- _Problem_
Please recast the lines below, from the line with "genus: Knautia" up to and including the line with "genus: Calotropis", as a Markdown table with the columns Number and Line, leaving out any blank lines.

- _Dataset records_
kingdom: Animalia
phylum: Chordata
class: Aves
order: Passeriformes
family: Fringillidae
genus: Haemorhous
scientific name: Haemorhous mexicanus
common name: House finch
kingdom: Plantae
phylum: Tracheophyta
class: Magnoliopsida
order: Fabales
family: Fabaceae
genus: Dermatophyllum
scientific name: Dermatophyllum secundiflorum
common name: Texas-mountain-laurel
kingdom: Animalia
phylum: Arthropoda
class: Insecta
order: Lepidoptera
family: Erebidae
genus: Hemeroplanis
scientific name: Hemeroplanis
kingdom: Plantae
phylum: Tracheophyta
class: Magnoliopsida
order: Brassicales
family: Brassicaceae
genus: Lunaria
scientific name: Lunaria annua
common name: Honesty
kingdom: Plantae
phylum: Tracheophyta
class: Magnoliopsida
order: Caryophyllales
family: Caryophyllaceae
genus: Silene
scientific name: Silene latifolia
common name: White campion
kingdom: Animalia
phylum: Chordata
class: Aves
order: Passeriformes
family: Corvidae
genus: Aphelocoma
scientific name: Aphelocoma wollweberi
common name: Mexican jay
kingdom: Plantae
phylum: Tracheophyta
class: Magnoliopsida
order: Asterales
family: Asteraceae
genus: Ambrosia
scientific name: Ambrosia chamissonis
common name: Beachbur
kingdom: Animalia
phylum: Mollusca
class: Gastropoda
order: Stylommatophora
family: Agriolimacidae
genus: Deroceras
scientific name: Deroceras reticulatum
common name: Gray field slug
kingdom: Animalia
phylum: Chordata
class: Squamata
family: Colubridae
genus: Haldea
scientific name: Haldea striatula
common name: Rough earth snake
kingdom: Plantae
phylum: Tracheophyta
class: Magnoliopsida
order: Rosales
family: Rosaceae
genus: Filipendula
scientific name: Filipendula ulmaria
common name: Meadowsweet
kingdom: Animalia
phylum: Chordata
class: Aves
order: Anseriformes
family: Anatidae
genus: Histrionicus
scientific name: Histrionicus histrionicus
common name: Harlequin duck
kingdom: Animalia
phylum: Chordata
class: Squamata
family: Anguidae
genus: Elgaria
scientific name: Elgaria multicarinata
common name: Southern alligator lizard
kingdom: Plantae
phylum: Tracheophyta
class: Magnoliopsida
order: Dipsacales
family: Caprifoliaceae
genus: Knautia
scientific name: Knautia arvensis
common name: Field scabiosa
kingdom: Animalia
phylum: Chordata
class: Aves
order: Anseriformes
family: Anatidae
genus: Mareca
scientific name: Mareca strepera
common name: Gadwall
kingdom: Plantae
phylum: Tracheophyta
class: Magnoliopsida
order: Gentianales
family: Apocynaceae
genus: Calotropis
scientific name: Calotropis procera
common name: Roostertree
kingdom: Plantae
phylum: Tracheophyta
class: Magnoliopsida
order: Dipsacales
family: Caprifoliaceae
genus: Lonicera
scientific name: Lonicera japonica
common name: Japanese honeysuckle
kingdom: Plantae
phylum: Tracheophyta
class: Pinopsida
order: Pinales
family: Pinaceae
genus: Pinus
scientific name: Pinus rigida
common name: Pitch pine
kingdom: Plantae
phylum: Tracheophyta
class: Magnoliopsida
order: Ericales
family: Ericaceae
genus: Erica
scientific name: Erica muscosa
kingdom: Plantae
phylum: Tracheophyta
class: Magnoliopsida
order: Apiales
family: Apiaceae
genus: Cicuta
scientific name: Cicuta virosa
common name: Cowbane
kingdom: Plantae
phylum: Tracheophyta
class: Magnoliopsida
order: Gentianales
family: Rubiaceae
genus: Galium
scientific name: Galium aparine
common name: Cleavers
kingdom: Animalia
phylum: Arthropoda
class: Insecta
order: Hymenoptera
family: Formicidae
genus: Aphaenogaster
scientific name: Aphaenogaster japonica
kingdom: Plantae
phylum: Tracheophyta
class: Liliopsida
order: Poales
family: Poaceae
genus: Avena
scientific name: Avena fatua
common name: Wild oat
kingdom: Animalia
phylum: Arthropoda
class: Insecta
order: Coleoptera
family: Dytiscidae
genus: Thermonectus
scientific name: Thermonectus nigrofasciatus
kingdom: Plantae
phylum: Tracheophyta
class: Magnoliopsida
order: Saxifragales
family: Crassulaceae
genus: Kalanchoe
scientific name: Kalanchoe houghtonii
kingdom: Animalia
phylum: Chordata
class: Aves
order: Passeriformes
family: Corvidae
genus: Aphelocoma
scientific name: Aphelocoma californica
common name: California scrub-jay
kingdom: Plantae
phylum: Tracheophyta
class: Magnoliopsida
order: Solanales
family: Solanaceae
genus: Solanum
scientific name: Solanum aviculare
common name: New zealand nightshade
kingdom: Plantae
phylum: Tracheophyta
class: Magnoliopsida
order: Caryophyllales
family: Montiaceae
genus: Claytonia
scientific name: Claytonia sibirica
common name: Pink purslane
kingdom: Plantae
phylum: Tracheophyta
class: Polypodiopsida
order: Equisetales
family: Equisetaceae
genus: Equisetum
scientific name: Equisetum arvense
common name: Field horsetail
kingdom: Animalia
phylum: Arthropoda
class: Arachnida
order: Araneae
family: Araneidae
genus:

- _The solution_
| Number | Line |
|---|---|
| 1 | genus: Knautia |
| 2 | scientific name: Knautia arvensis |
| 3 | common name: Field scabiosa |
| 4 | kingdom: Animalia |
| 5 | phylum: Chordata |
| 6 | class: Aves |
| 7 | order: Anseriformes |
| 8 | family: Anatidae |
| 9 | genus: Mareca |
| 10 | scientific name: Mareca strepera |
| 11 | common name: Gadwall |
| 12 | kingdom: Plantae |
| 13 | phylum: Tracheophyta |
| 14 | class: Magnoliopsida |
| 15 | order: Gentianales |
| 16 | family: Apocynaceae |
| 17 | genus: Calotropis |